Search the data below for the string "Pangan". Extract every line that contains it.

# Dataset entries
-- Opening Marker --
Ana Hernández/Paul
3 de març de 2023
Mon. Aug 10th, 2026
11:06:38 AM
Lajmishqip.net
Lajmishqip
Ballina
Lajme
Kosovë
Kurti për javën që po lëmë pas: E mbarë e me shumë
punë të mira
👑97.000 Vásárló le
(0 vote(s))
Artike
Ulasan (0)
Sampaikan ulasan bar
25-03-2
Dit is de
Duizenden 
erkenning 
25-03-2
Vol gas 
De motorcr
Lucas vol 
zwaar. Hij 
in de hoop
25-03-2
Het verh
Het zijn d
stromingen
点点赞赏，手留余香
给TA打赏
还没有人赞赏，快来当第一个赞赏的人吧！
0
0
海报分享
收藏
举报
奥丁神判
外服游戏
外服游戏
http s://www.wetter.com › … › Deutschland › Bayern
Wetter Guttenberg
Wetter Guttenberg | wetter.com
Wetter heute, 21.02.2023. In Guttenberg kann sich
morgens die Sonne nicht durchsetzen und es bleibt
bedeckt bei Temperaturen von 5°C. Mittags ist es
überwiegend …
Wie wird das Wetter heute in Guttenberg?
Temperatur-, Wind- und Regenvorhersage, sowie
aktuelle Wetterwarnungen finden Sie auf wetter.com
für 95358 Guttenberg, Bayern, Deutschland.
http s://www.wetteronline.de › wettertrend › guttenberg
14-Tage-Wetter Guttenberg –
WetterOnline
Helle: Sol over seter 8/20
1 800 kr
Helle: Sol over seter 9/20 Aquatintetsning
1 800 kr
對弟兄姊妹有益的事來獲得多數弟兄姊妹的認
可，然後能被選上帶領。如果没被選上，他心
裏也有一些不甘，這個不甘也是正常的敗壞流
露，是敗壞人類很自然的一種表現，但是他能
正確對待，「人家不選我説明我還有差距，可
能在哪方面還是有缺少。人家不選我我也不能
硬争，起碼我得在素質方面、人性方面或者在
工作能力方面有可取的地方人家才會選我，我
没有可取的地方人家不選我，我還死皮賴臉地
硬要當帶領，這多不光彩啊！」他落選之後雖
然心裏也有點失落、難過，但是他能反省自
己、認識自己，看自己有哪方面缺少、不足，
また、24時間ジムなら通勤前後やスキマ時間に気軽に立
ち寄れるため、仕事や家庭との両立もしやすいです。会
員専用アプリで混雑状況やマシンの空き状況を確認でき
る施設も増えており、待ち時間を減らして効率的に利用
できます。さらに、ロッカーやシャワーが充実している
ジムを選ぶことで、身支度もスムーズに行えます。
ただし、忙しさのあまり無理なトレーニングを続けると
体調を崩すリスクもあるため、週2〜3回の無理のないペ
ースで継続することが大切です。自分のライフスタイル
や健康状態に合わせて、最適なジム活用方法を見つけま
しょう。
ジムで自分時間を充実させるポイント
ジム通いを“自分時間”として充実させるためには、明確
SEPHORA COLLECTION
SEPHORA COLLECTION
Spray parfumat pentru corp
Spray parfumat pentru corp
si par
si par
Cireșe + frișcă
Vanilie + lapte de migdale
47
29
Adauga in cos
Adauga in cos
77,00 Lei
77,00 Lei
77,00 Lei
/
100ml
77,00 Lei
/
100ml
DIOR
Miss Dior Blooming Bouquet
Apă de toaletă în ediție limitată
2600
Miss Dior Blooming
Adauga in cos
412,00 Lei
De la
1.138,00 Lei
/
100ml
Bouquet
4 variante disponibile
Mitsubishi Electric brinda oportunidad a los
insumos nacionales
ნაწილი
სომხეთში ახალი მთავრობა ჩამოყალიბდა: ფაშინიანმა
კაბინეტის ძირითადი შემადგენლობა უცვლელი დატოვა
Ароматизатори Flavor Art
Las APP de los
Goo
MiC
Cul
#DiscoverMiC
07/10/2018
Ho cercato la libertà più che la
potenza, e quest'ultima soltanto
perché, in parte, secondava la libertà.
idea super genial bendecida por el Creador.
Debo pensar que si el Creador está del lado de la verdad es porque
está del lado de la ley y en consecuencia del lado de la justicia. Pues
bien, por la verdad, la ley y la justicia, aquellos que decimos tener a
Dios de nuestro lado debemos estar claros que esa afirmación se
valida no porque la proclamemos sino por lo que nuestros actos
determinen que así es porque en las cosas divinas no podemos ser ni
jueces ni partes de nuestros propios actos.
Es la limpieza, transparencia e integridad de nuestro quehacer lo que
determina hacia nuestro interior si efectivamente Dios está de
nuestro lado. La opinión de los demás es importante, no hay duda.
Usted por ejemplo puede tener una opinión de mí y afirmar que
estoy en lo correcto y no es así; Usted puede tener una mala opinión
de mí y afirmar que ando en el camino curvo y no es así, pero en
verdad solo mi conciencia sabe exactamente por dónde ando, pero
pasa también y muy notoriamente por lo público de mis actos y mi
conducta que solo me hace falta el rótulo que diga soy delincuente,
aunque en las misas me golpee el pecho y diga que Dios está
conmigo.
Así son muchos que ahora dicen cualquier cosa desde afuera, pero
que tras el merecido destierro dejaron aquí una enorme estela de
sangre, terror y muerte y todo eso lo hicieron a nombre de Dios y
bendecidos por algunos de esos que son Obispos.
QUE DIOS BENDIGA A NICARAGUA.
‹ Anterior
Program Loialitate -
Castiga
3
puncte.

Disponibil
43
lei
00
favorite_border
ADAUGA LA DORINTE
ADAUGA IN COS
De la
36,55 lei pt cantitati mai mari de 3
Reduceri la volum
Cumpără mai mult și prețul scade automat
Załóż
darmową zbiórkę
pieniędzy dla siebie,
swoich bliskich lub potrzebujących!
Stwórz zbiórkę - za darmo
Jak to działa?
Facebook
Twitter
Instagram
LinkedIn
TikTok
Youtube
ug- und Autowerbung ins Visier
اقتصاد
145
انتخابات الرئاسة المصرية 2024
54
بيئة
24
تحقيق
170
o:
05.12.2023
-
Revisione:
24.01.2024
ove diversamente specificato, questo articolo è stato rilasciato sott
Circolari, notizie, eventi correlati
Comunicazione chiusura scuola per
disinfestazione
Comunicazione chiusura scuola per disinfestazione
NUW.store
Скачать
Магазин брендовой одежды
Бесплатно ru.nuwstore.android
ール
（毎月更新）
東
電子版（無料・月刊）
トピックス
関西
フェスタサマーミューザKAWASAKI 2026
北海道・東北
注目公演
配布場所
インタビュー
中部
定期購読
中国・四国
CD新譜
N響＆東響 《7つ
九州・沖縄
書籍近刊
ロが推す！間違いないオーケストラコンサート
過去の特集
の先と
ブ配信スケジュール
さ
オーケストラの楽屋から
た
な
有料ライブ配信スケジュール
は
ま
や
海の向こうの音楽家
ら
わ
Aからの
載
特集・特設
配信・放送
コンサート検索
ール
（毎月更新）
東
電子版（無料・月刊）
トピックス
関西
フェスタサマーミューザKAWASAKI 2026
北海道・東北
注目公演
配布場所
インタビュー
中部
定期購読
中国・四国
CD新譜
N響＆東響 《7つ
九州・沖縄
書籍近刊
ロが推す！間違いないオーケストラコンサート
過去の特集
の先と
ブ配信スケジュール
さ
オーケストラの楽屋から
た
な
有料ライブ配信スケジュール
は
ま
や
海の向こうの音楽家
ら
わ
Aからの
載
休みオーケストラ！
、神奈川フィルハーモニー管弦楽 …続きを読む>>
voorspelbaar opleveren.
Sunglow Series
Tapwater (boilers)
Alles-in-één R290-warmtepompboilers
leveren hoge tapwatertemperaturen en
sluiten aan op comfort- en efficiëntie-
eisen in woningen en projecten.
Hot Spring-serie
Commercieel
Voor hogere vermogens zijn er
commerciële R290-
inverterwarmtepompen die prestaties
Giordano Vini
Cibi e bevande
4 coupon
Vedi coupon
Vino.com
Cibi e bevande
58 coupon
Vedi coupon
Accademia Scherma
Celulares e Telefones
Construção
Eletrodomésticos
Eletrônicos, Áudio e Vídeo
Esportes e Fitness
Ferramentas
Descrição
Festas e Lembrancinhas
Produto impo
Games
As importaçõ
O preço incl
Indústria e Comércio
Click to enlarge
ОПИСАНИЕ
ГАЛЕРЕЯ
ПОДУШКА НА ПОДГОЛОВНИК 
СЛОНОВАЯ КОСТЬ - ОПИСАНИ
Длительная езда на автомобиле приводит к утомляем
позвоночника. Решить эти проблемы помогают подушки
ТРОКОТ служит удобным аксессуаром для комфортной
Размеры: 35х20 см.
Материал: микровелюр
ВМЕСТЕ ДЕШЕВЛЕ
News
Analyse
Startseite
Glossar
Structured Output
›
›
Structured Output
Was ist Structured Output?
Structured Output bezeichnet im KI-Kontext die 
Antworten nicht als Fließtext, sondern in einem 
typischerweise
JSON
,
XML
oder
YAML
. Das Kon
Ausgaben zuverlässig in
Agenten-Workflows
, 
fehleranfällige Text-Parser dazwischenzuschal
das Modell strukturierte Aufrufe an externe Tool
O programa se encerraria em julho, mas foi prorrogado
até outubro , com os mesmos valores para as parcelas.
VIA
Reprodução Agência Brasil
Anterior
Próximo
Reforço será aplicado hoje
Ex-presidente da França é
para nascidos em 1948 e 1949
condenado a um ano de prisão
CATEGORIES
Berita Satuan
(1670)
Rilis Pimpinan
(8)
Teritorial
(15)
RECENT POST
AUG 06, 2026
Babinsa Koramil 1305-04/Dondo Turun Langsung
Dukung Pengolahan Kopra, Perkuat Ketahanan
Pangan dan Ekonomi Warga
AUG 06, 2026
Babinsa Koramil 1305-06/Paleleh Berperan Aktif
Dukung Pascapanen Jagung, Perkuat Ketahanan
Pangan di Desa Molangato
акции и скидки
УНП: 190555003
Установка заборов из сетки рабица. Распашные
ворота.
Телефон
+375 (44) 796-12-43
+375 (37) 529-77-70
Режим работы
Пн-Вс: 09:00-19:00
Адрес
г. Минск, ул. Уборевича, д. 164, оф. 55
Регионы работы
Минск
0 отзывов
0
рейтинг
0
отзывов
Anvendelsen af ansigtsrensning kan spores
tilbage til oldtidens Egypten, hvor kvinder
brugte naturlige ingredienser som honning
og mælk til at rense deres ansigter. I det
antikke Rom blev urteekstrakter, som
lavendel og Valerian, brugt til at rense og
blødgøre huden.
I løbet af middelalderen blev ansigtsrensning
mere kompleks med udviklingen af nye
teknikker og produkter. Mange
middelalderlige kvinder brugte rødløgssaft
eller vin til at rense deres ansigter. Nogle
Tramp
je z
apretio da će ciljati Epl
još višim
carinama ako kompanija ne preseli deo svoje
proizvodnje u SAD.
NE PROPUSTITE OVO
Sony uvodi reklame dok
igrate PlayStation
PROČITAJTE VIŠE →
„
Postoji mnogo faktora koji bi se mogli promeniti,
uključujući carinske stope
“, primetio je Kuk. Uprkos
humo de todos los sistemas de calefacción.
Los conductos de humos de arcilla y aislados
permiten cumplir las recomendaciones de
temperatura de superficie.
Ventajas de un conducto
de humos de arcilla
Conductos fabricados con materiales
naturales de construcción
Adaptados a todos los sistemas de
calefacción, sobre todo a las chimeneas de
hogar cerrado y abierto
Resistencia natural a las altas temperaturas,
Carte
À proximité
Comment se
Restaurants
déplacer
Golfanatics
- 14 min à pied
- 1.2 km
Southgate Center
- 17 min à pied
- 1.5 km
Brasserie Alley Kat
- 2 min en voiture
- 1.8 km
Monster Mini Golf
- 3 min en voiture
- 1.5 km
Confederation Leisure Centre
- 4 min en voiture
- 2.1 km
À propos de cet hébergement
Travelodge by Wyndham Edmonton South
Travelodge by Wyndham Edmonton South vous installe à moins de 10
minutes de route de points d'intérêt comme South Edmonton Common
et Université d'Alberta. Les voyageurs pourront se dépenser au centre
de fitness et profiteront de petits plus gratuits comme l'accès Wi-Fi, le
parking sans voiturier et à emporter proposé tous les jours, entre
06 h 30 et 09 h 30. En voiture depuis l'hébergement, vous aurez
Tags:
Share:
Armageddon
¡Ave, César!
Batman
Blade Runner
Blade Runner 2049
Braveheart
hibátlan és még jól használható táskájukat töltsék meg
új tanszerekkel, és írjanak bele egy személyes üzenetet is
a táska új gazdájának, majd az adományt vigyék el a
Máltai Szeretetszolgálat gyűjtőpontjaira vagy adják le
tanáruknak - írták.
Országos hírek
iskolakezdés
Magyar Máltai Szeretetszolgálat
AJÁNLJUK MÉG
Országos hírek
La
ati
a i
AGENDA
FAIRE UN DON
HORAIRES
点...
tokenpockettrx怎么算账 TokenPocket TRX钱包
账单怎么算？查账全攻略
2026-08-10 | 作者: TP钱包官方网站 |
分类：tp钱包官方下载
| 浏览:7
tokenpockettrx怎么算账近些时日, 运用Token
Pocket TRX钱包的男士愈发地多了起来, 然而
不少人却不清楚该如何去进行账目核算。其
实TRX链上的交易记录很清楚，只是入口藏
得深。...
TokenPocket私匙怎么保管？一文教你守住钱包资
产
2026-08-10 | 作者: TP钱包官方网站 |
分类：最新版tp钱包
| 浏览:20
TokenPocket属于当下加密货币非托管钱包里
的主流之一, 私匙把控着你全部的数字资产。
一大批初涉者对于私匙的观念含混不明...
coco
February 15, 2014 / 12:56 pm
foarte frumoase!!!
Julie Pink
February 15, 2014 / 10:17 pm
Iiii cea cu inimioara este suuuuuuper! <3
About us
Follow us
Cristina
-- Closing Marker --
# TASK RESPONSE
Pangan dan Ekonomi Warga
Pangan di Desa Molangato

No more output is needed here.